Berbeda dengan Jepang, semua produk baru televisi, salah satu syaratnya boleh dipasarkan jika dilengkap chip atau alat sensor yang bisa mendetek serta melaporkan ke pusat data penyiaran negara itu. Negara yang akan punya data, rakyatnya nonton apa saja dari media televisi apa aja di sana. Untuk kontrol rakyat? Merampas hak private individu? Tidak. Negara hanya mendapatkan angka atau data. Tak ada urusan apakah warganya menonton film porno atau menonton acara yang memaki-maki pemerintah.

Seperti kerja senyap para telik sandi jaman dulu, hanya untuk sebagai mata dan telinga raja, agar pemimpin tahu feedback dari kebijaksanaan dan tindakan apa yang mesti dilakukan sebagai antisipasi. Kontrol kekuasaan pada aspek ethos pemimpin.

Data inteijen, atau katakan data tontonan TV itu, hanya untuk dibaca agar negara atau pemerintah mengetahui kebijaksanaannya, berdasar argumentasi dan pengetahuan atas kondisi masyarakat. Dengan cara itu, pemerintahan Jepang mengetahui apa yang disukai dan tidak disukai rakyatnya, atas berbagai hal yang muncul lewat media televisi. Bukan untuk mengancam atau menindas selera masyarakat.

Dengan pengantar seperti saya tuliskan di atas, saya hanya ingin menyampaikan; Hingga dalam penanganan contatc tracing berkait menggilanya paparan virus corona di jaman pandemi, Pemerintah Indonesia menolak pemakaian aplikasi contact tracing. Lebih memilih cara manual. Kenapa tidak memakai aplikasi teknologi komunikasi dan informasi canggih yang tersedia? Alasan Pemerintah sederhana; Tidak ingin dianggap memata-matai rakyatnya.

Alasan yang mengada-ada.

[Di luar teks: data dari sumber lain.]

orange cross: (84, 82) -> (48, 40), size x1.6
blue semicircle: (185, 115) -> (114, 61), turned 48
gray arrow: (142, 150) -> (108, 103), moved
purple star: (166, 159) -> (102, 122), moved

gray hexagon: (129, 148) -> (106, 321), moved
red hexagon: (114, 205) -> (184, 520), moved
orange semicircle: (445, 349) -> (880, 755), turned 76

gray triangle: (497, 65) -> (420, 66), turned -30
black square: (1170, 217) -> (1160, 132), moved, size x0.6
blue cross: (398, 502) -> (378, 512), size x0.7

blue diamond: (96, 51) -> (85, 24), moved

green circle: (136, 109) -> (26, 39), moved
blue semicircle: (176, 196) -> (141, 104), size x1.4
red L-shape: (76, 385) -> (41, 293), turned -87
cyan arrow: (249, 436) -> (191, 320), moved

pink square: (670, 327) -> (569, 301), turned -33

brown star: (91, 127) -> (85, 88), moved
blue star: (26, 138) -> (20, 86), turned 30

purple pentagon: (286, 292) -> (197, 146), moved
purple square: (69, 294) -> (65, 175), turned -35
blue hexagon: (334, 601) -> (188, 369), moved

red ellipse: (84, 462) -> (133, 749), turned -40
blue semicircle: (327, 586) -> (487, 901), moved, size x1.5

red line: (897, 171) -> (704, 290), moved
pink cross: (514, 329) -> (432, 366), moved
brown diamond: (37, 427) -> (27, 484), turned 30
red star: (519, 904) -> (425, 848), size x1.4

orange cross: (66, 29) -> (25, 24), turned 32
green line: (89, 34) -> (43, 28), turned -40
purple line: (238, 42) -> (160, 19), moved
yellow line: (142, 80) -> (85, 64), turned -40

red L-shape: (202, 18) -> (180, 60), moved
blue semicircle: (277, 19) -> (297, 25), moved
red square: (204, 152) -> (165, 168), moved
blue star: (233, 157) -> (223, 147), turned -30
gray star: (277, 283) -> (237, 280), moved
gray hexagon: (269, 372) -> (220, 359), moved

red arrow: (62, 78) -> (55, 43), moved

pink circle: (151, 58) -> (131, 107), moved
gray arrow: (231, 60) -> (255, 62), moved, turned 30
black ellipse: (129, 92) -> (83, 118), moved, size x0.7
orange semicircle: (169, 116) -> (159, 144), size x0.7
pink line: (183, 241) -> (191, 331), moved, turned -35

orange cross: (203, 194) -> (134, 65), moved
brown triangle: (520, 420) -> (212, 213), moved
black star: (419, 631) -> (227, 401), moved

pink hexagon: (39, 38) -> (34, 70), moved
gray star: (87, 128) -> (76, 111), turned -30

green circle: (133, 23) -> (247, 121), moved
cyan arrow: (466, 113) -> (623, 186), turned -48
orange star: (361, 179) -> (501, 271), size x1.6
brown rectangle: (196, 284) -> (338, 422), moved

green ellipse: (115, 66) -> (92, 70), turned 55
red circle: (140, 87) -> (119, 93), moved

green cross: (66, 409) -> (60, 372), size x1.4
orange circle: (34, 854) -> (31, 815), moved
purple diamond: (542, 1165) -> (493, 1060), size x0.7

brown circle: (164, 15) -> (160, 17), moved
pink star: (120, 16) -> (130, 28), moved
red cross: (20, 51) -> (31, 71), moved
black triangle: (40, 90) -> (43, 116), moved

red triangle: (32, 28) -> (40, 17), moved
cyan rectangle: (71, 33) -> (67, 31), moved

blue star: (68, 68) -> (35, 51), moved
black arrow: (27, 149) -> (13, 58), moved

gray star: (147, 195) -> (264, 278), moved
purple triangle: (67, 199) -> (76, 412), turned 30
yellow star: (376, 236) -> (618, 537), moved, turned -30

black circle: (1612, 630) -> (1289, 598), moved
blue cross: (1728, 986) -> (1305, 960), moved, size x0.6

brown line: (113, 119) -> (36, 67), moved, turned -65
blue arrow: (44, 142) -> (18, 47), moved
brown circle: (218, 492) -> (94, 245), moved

Terkesan sangat nganu dan horor. Lhah, membebaskan rakyat jual-beli nomor perdana dengan registrasi online, sementara lewat HP pula mobilitas pemakainya bisa diakses dan direkam dalam aplikasi GPS itu? Karena setiap keputusan Pemerintah, selalu persoalan pokoknya ada udang dibalik bisnis kebijakan. Soal vaksin, soal laptop dikbud yang spek-nya rendah tapi muahal banget. Coro aja bisa ketawa melihat hal itu. Sayangnya, coro tak bisa melihat hal itu. Bisa didenda 5jt atau dibui tiga hari.

Karena mangsalahnya, kalau menggunakan lacak kontak teknologi tinggi, siapa mitra yang diajak? Siapa saja di barisan di belakangnya? Itu juga pertanyaan yang muncul, kenapa Wishnutama diganti Sandiaga Uno sebagai menteri pariwisata. Begitu juga kenapa dokter Terawan diganti Budi Sadikin selaku menteri kesehatan. Dan seterusnya. Semua tergantung legacy apa yang mau diberikan Jokowi, dalam gebrakan terakhirnya.